Jamie, Tolkien did originally write The Hobbit for children, and I can't think of a better book to read aloud to kids (even if they haven't been born yet). Honestly, The Lord of the Rings trilogy pales in comparison, and isn't nearly as entertaining. LOTR is important, don't get me wrong - it established a lot of the conventions upon which many other fantasy authors built their own works, and for that alone we can thank Tolkien. But it can't be denied that he can be very dry. I actually read LOTR with a lot more enjoyment now, after Peter Jackson's films were released, than I did when I first read them as a kid.
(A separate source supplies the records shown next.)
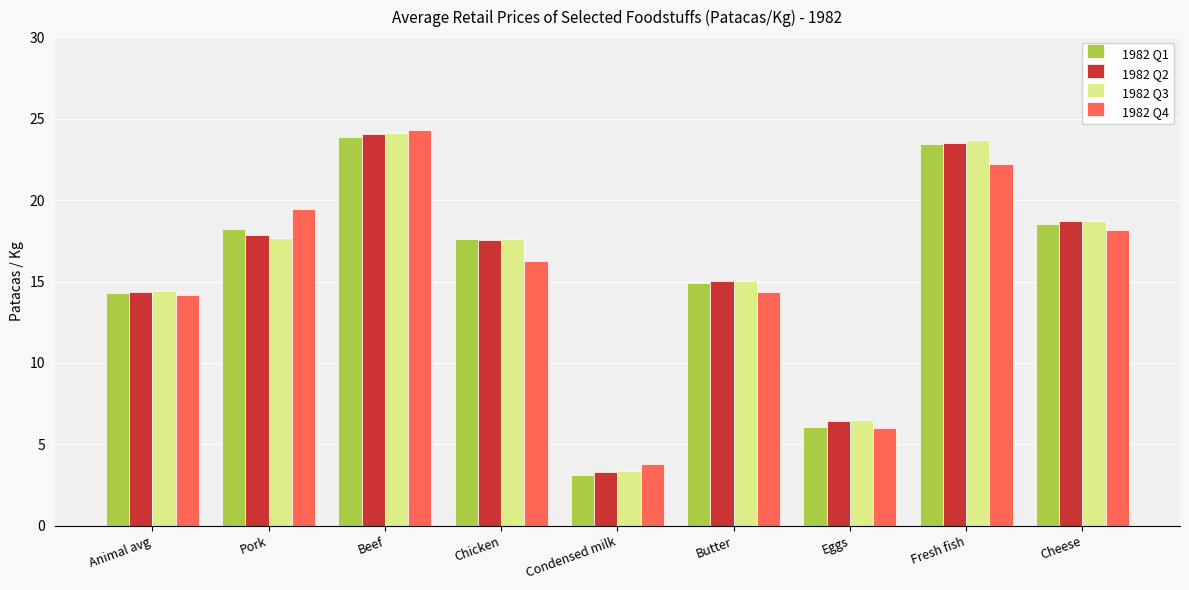

How many distinct data groups are displayed?

4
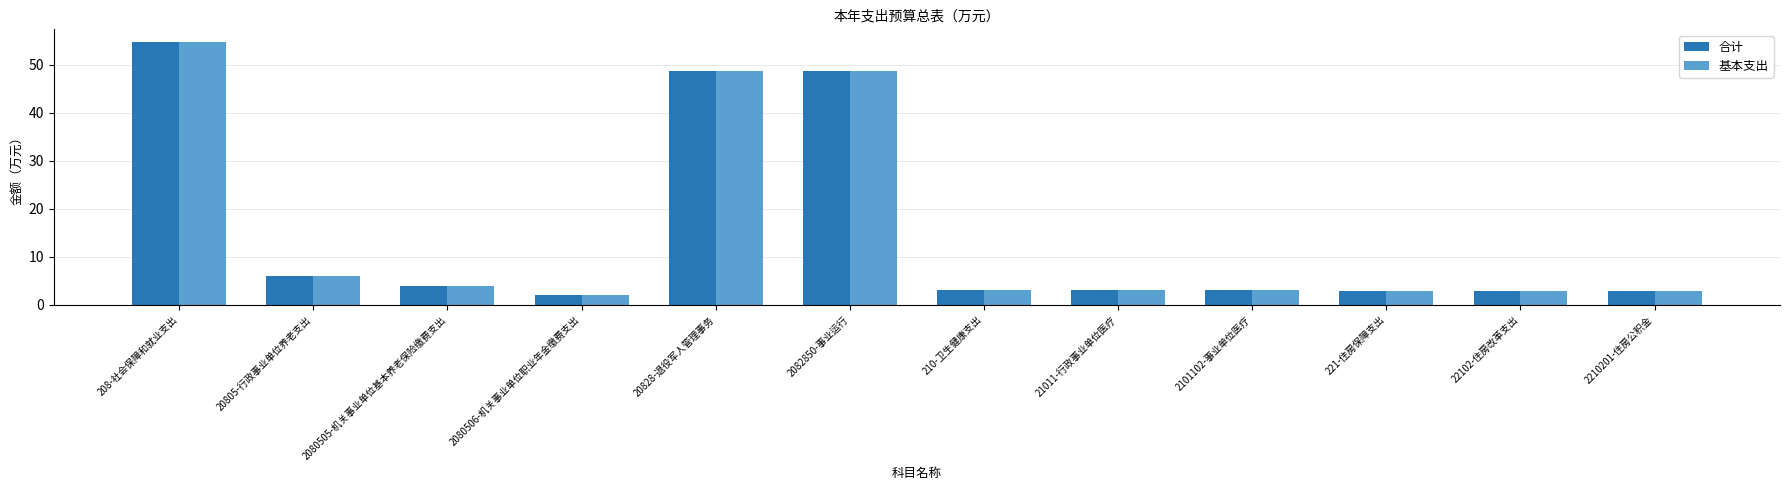

What is the sum of all 合计 values?

181.9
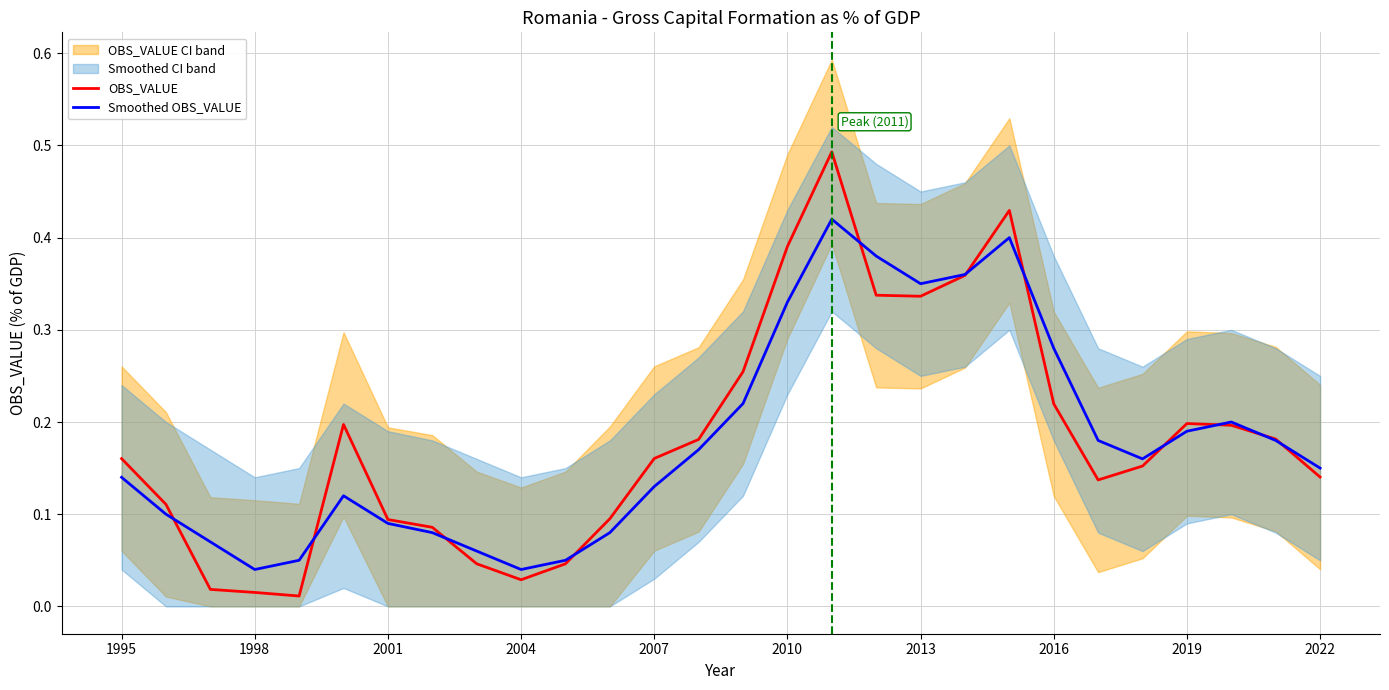

At how many categories does at least one series exceed 0?

28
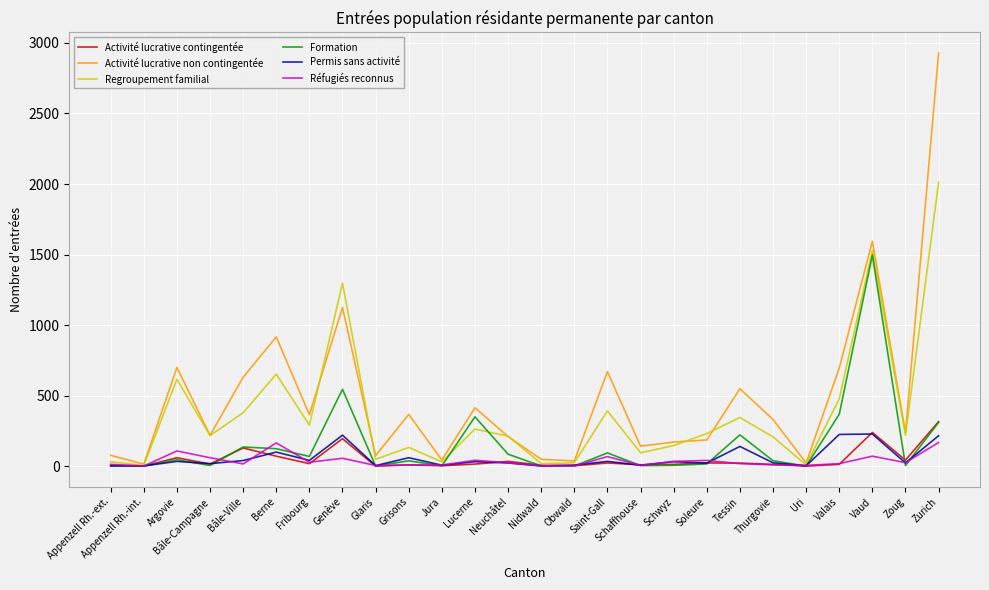

Between Bâle-Ville and Zoug, which series saw the biggest shift?

Activité lucrative non contingentée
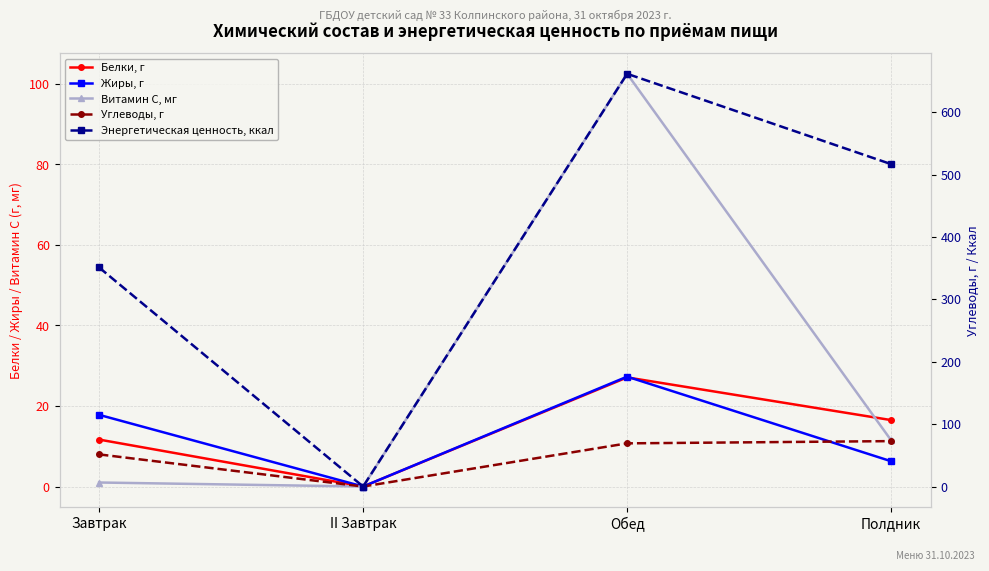

List the series in order of their peak value, lowest first.

Белки, г, Жиры, г, Углеводы, г, Витамин С, мг, Энергетическая ценность, ккал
message 6: by Bri, Wielder of Trolljnir (new) - rated it 5 stars

Bri (mythbri) | 26 comments Mod
Liz, I've read this book every year since I was ten, and I always feel like I've learned something new each time.

I completely agree that the introduction of Bard was clumsy. To place the destruction of Smaug in the hands of someone who wasn't even part of the original Company seems...strange. The people of Lake Town would have had a legitimate claim to some of Thorin's treasure even if Bard hadn't killed the dragon, because Smaug still burned down their village, and Thorin and Company did take advantage of their hospitality before going off to piss off a ten-ton fire-breathing monster.

I think that the film An Unexpected Journey does a good job of making Bilbo seem like an unlikely hero, but I disagree that Bilbo wasn't as heroic in the book. Not in the same way, certainly, but there were plenty of things that he did that took a lot of courage. Saving the dwarves from the spiders of Mirkwood comes to mind - and just because the narrator is explicit about Bilbo being terrified as he did it doesn't make it less heroic. Bravery, after all, is doing something in spite of your fear. Bilbo has always been a favorite of mine, though, so I will concede the bias on my part. ;)

message 7: by Bri, Wielder of Trolljnir (new) - rated it 5 stars

Bri (mythbri) | 26 comments Mod
Laura, Tolkien can be hard to love. His conspicuous lack of involved female characters didn't bother me when I first read The Hobbit, and I loved Eowyn from The Lord of the Rings trilogy. But other than she and Galadriel, there aren't many female characters that ere even named, let alone present or with dialogue.

It's much more troubling reading it as an adult, but it didn't alienate me as a kid.